Jugement du SEIZE MAI DEUX MIL VINGT QUATRE



Composition du Tribunal lors des débats et du délibéré :

Président :Mari...

MM

G.B

LE 16 MAI 2024

Minute n°24/164

N° RG 20/01521 - N° Portalis DBYS-W-B7E-KTPL

[H] [Z]
(bénéficie d’une aide juridictionnelle Totale numéro 2020/001371 du 21/02/2020 accordée par le bureau d’aide juridictionnelle de NANTES)

C/

M. LE PROCUREUR DE LA RÉPUBLIQUE DE NANTES

NATIO 20-17

copie exécutoire
copie certifiée conforme
délivrée à

copie certifiée conforme
délivrée à
PR (3)
Me S. RODRIGUES DEVESAS
TRIBUNAL JUDICIAIRE
DE NANTES
----------------------------------------------

HUITIEME CHAMBRE

Jugement du SEIZE MAI DEUX MIL VINGT QUATRE

Composition du Tribunal lors des débats et du délibéré :

Président :Marie-Caroline PASQUIER, Vice-Présidente,
Assesseur :Géraldine BERHAULT, Première Vice-Présidente,
Assesseur :Florence CROIZE, Vice-présidente,

GREFFIER : Caroline LAUNAY, lors des débats et Mélanie MARTIN, lors de la mise à disposition

Débats à l’audience publique du 16 FEVRIER 2024 devant Marie-Caroline PASQUIER, vice-présidente, siégeant en juge rapporteur, sans opposition des avocats, qui a rendu compte au Tribunal dans son délibéré.

Prononcé du jugement fixé au 16 MAI 2024, date indiquée à l’issue des débats.

Jugement prononcé par mise à disposition au greffe.

---------------

ENTRE :

Monsieur [H] [Z], demeurant [Adresse 1]
Rep/assistant : Me Stéphanie RODRIGUES-DEVESAS, avocat au barreau de NANTES, avocat plaidant

DEMANDEUR.

D’UNE PART

ET :

M. LE PROCUREUR DE LA RÉPUBLIQUE DE NANTES
représenté par Fabienne BASSET, vice-procureur

DEFENDEUR.

D’AUTRE PART

EXPOSÉ DU LITIGE ET DES DEMANDES

Par acte d’huissier du 9 avril 2020, [H] [Z] a fait assigner le procureur de la République devant le tribunal judiciaire de Nantes afin de contester la décision du directeur des services de greffe judiciaire du tribunal d’instance de Saint-Nazaire du 19 décembre 2019 refusant l’enregistrement de la déclaration qu’il avait souscrite le 28 novembre 2019 en application de l’article 21-12 du code civil, en tant que mineur confié au service de l’aide sociale à l’enfance.

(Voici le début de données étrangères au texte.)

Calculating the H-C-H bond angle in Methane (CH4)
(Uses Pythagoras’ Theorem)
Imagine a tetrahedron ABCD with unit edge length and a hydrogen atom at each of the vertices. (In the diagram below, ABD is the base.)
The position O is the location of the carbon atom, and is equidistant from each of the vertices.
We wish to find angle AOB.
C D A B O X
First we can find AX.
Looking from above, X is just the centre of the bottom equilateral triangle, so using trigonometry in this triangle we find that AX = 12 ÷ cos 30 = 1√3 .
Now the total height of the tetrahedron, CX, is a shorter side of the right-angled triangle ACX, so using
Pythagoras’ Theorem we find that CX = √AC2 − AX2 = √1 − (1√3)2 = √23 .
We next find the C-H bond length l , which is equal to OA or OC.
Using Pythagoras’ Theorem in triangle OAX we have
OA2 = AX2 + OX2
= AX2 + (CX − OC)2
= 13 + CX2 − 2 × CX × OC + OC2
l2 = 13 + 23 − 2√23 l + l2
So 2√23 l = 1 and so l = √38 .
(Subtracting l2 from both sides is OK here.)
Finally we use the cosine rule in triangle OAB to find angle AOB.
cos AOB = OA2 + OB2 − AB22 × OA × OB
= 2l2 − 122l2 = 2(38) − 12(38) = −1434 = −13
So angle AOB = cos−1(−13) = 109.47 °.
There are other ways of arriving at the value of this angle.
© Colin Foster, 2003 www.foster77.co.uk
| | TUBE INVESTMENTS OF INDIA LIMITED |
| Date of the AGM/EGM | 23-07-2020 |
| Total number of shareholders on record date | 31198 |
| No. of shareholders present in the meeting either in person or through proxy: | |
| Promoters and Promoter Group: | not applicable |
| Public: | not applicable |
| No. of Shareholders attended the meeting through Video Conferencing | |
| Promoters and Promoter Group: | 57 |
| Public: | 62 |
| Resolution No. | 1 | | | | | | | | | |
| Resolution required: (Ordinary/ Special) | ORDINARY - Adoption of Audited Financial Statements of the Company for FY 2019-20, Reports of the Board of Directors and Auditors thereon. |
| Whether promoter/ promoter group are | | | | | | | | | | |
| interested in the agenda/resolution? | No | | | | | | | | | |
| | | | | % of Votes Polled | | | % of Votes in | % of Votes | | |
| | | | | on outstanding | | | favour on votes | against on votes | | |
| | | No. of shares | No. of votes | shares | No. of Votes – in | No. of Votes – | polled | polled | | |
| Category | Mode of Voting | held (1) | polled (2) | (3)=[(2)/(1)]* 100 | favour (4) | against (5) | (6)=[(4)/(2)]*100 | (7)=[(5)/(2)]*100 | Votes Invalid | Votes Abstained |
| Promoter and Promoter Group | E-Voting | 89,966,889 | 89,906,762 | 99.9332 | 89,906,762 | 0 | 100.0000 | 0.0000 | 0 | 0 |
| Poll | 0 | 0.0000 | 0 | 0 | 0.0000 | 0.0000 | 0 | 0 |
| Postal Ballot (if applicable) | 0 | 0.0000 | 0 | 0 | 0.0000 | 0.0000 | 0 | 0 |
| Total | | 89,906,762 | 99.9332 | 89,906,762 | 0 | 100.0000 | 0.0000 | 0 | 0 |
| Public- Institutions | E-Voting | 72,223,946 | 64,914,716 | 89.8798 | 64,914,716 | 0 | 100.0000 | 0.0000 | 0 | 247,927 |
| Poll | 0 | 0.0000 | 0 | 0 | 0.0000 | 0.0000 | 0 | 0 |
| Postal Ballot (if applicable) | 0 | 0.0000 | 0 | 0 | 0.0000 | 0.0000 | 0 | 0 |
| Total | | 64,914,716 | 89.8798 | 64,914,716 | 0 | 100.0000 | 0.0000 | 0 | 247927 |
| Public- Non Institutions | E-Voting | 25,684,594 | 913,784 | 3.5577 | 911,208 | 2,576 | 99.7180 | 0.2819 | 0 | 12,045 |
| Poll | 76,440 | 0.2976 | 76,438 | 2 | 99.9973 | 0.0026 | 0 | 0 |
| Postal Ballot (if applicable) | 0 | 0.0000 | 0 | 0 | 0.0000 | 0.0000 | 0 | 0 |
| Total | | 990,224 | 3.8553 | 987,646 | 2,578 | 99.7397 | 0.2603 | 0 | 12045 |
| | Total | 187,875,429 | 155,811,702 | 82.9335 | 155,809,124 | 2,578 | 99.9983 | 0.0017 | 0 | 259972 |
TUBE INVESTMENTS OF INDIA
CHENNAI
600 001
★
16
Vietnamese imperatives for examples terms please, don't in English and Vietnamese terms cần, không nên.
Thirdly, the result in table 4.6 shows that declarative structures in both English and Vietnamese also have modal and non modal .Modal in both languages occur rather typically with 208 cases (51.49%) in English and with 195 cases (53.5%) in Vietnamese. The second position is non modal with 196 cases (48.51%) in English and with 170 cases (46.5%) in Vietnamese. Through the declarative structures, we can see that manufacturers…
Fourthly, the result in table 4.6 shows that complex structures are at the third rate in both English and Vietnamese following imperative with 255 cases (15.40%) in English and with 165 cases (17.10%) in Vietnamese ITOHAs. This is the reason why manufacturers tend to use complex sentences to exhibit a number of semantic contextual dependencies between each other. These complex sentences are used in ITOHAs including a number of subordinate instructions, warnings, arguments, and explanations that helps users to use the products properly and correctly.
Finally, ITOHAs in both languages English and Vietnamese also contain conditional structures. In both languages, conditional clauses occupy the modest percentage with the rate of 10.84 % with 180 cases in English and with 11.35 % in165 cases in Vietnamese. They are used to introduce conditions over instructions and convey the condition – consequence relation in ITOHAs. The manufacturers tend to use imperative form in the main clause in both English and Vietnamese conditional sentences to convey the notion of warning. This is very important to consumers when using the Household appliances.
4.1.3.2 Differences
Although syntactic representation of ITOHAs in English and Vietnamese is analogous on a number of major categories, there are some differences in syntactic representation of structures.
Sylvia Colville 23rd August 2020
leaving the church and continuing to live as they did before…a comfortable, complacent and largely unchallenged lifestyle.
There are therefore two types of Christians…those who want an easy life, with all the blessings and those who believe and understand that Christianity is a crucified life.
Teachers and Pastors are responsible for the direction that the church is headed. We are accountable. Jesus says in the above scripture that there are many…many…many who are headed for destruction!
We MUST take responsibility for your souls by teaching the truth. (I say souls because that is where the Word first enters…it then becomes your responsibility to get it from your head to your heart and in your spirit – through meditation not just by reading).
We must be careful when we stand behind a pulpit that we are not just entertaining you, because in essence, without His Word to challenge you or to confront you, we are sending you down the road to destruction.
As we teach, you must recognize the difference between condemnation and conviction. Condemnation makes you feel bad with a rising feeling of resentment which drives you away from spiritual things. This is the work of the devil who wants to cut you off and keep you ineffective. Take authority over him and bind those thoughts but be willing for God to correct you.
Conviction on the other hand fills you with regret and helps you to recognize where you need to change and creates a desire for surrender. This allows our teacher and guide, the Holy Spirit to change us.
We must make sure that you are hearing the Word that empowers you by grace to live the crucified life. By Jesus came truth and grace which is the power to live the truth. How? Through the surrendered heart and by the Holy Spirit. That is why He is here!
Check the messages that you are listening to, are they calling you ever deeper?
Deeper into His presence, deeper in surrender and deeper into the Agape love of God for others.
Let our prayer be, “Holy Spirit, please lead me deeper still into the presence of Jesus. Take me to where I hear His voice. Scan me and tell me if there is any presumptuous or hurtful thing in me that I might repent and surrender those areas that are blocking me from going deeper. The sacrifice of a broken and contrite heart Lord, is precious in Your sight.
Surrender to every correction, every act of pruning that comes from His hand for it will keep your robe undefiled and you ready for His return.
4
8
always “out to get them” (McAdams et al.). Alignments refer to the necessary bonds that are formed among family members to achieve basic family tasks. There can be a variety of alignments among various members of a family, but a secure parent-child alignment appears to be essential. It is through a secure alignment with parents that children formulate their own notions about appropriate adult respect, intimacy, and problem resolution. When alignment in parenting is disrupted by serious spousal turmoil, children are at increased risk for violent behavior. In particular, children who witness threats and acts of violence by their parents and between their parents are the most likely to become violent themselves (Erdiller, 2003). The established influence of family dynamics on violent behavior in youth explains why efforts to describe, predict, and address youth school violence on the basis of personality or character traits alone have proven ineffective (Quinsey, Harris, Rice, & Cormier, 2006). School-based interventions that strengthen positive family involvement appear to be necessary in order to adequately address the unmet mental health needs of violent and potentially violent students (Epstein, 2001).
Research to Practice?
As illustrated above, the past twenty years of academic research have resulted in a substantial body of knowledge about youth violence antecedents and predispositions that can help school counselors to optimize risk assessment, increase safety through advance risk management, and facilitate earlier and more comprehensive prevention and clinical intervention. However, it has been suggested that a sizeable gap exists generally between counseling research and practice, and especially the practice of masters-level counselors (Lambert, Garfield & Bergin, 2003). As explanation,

Au terme de ses dernières conclusions notifiées par voie électronique le 2 décembre 2022, [H] [Z] [E] [F] demande au tribunal de :

- annuler la décision de refus d’enregistrement de la déclaration de nationalité souscrite par [H] [Z] ;
- dire que [H] [Z], né le 23 décembre 2001 à [Localité 2] (Cameroun) est de nationalité française
- ordonner la mention prévue à l’article 28 du code civil ;
- Laisser les dépens à la charge du trésor public.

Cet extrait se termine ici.